Il batik a Giava
Diffuso sull’isola in modo fiorente già nel XVII secolo secondo lo studioso R.P. Rouffaer vi fu introdotto nel V secolo da mercanti provenienti da Ceylon e dal sud dell’India. La sua storia è strettamente legata allo sviluppo della vita sociale, economica, religiosa sull’isola. Inizialmente riservato alle donne nobili, da privilegio aristocratico divenne costume nazionale, diffuso in tutto l’arcipelago indonesiano. Diventa il linguaggio attraverso cui si esprime la filosofia giavanese, fortemente simbolica, che ispira tutta la vita anche nei più piccoli particolari. Viene usato come mezzo di comunicazione, negli abiti con disegni, colori e fogge specifiche per ogni uso, classe o rango. I tessuti batik sono presenti, con forti valenze simboliche, nei riti e nei momenti salienti come: il matrimonio, la circoncisione, la malattia, la procreazione. Eseguito a mano come pezzo unico chiamato tulis diviene di maggior diffusione all’inizio del XIX secolo con l’invenzione del tjap stampo costruito con sottili lamelle di rame che immerso nella cera permette di riportare una porzione del disegno sul tessuto. Caratteristica del batik indonesiano è quella di essere cerato su entrambi i lati, non ha quindi un diritto, se impreziosito con foglia d’oro prende il nome di Prada.

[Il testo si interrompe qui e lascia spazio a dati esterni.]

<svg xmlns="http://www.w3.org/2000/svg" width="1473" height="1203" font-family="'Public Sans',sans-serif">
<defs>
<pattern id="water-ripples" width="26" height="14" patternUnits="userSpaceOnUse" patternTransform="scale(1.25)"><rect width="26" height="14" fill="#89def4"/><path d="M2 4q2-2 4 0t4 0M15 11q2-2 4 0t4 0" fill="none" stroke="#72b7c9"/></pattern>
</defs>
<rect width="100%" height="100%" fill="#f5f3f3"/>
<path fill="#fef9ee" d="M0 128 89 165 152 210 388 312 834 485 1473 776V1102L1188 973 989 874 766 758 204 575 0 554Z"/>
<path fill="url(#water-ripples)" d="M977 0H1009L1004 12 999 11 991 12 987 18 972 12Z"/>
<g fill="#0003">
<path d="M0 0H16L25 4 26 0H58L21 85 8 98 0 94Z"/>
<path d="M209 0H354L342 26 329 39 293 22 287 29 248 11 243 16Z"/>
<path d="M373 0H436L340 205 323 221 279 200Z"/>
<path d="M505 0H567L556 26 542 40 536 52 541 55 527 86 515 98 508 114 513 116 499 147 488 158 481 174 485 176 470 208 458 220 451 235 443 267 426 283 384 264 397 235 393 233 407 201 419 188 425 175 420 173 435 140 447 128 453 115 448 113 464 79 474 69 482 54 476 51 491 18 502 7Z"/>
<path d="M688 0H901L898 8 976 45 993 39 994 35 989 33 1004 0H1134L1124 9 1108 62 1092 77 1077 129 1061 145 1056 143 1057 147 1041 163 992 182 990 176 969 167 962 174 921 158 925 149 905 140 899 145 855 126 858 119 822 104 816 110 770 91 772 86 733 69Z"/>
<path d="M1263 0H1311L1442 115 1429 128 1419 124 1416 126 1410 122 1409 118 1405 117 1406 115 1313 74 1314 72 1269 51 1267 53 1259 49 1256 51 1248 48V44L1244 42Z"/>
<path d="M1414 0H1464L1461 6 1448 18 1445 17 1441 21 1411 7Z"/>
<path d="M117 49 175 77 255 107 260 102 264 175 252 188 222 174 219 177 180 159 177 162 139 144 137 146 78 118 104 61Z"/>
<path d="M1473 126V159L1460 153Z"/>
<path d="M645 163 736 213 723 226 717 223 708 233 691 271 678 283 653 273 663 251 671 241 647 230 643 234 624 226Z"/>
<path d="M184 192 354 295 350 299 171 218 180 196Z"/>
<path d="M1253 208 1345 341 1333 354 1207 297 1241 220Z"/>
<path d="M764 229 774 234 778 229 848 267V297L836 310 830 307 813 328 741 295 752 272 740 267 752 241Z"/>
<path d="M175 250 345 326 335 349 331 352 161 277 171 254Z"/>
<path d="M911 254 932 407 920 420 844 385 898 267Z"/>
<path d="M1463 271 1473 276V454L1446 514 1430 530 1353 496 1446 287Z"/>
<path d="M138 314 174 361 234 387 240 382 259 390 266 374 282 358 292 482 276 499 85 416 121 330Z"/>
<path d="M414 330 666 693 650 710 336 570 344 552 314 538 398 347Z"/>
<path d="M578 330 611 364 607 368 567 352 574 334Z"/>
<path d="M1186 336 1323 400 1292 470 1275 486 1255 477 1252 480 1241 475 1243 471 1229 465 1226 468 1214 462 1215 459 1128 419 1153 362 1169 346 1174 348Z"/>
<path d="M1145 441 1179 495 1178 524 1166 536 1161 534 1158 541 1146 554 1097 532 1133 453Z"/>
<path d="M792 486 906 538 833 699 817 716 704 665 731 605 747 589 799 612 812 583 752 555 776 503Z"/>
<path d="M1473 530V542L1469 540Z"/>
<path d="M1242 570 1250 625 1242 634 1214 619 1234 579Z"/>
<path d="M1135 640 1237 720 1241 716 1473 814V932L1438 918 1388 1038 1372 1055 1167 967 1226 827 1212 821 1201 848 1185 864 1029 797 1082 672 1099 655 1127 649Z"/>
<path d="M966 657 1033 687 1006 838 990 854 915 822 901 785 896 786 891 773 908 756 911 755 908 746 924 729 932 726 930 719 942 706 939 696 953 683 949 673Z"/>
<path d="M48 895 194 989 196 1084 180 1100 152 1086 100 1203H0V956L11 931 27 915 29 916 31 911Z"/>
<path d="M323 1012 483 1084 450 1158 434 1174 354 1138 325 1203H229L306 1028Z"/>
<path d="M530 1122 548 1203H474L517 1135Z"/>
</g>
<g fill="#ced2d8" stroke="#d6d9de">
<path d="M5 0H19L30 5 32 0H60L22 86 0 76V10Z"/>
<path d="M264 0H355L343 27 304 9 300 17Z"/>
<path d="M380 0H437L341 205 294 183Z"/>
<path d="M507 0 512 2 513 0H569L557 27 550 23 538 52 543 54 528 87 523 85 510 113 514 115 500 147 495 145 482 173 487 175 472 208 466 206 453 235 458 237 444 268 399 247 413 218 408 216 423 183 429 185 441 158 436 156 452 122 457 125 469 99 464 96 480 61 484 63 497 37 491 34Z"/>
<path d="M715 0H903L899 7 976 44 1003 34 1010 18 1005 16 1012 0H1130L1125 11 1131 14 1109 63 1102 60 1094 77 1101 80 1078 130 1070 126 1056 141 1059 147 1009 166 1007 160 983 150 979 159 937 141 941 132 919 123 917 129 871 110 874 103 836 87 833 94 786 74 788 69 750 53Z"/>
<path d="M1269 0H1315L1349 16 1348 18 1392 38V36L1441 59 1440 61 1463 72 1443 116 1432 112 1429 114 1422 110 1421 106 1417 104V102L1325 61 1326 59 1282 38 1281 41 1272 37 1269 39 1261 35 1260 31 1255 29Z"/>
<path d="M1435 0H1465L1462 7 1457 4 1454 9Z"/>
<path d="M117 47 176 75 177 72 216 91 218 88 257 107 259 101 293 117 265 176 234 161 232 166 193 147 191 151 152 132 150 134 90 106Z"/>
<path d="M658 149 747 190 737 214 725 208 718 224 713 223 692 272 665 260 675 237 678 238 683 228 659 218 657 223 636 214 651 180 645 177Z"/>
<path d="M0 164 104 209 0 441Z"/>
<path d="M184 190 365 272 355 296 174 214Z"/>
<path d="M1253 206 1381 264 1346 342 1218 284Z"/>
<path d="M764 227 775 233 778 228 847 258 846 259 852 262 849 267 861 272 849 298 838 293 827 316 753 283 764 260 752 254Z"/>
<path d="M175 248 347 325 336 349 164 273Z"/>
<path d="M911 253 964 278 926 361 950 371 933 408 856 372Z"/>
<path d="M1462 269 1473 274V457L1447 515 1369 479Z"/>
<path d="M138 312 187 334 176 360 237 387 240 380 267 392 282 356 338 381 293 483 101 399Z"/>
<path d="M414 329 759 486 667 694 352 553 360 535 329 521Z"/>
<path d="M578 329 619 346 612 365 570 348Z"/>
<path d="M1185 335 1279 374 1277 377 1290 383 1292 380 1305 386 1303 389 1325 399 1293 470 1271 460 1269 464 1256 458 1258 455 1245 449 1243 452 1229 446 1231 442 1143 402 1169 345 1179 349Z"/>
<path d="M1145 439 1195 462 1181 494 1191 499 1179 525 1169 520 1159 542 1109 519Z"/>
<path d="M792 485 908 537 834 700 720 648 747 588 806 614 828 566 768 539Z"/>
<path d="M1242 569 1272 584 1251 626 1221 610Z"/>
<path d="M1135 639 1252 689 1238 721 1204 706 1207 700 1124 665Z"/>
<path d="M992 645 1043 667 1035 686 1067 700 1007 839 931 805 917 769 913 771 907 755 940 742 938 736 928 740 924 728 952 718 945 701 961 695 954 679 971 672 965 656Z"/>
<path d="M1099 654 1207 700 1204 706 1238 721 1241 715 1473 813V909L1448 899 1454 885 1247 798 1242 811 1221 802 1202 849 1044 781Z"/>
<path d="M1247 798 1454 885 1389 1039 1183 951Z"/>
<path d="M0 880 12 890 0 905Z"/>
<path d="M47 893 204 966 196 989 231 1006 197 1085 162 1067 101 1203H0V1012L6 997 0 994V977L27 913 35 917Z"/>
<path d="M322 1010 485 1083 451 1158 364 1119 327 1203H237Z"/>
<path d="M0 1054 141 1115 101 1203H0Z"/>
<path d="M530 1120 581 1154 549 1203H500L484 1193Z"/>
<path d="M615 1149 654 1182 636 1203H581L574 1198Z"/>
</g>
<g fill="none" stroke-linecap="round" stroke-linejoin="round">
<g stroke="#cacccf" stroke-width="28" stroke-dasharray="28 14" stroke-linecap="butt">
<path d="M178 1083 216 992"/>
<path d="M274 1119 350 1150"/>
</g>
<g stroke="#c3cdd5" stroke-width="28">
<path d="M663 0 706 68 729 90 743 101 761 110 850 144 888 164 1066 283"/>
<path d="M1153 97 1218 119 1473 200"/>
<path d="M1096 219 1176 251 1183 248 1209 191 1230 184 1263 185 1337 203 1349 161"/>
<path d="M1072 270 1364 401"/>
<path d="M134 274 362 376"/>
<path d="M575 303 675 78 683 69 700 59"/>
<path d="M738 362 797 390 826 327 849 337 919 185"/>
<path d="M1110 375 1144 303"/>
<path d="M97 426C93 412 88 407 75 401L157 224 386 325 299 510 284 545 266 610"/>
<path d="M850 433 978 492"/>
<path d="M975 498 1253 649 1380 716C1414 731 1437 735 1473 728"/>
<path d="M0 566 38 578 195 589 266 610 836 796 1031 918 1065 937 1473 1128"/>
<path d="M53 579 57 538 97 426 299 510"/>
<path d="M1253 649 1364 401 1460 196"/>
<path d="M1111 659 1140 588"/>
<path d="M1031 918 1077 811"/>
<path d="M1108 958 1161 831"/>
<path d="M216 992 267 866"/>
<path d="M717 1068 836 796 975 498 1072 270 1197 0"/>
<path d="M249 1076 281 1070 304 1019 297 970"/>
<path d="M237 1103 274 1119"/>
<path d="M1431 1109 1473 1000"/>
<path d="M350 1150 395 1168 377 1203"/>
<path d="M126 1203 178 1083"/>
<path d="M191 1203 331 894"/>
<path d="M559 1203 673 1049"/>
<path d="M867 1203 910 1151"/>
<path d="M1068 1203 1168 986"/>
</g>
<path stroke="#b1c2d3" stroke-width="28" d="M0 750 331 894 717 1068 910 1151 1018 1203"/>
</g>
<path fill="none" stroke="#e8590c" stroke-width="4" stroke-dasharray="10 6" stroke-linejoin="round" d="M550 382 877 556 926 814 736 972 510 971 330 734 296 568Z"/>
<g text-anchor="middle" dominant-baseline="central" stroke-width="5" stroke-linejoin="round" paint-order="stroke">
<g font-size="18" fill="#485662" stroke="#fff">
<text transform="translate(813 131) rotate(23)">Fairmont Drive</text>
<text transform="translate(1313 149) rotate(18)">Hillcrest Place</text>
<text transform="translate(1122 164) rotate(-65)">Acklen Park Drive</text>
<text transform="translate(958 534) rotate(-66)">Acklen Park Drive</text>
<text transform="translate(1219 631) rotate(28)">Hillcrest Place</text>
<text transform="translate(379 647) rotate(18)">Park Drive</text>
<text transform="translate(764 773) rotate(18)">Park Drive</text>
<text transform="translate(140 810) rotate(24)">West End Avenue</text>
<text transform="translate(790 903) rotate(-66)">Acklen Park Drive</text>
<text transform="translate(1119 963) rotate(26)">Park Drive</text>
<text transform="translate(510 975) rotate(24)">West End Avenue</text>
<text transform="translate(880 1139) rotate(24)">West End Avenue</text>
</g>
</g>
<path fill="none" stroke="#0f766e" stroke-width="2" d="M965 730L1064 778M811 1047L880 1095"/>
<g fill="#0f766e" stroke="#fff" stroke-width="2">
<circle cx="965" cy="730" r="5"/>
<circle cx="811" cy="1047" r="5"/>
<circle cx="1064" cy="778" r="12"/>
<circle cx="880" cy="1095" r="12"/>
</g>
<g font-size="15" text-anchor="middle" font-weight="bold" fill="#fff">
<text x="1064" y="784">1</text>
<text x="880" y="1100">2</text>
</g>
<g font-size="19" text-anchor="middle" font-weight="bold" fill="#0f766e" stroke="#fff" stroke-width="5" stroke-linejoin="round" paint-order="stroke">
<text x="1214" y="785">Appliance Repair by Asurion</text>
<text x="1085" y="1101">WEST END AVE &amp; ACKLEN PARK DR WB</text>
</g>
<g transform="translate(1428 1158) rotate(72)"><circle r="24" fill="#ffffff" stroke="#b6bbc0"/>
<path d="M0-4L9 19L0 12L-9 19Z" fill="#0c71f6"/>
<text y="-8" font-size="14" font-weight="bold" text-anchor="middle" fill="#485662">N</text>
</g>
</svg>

Non si conosce il momento della scoperta delle tecniche di tintura a riserva, che probabilmente nascono da errori casuali nella tintura dei tessuti, dove macchie di grasso o di cera impediscono al colore del bagno di tintura di penetrare o in quella delle matasse dove i lacci legati troppo stretti lasciano delle righe non tinte sul filato. I primi ritrovamenti di frammenti di lino provengono dall’Egitto e risalgono al IV secolo, sono bende per le mummie che venivano imbevute di cera poi graffiata con uno stilo appuntito, tinte con una mistura di sangue e cenere venivano lavate con acqua calda per eliminare la cera. In Asia questa tecnica era praticata in Cina durante la dinastia T’ang (618-907), in India e in Giappone nel periodo Nara (645-794). In Africa era originariamente praticato dalle tribù Yoruba in Nigeria, Soninke e Wolof in Senegal. Strettamente legato in Indonesia all’uso in cerimonie rituali con altre tecniche a riserva come l’ikat e il Plangi (Giava, Bali), ha raggiunto grande raffinatezza tecnica ed elaborato una complessa iconografia. In Europa la tecnica viene descritta per la prima volta nella Storia di Giava pubblicata a Londra nel 1817 da Sir Thomas Stamford che fu governatore dell’isola. Nel 1873 il mercante olandese Van Rijekevorsel fa dono dei pezzi da lui raccolti in un viaggio in Indonesia al museo etnografico di Rotterdam. Esposto all’esposizione universale di Parigi del 1900 il batik indonesiano riscuote successo presso il pubblico e comincia ad influenzare il gusto degli artisti. Resiste come oggetto d’artigianato alla globalizzazione e all’industrializzazione che ha introdotto, imitando attraverso tecniche automatizzate di stampa, i disegni e le caratteristiche estetiche proprie della sua lavorazione manuale.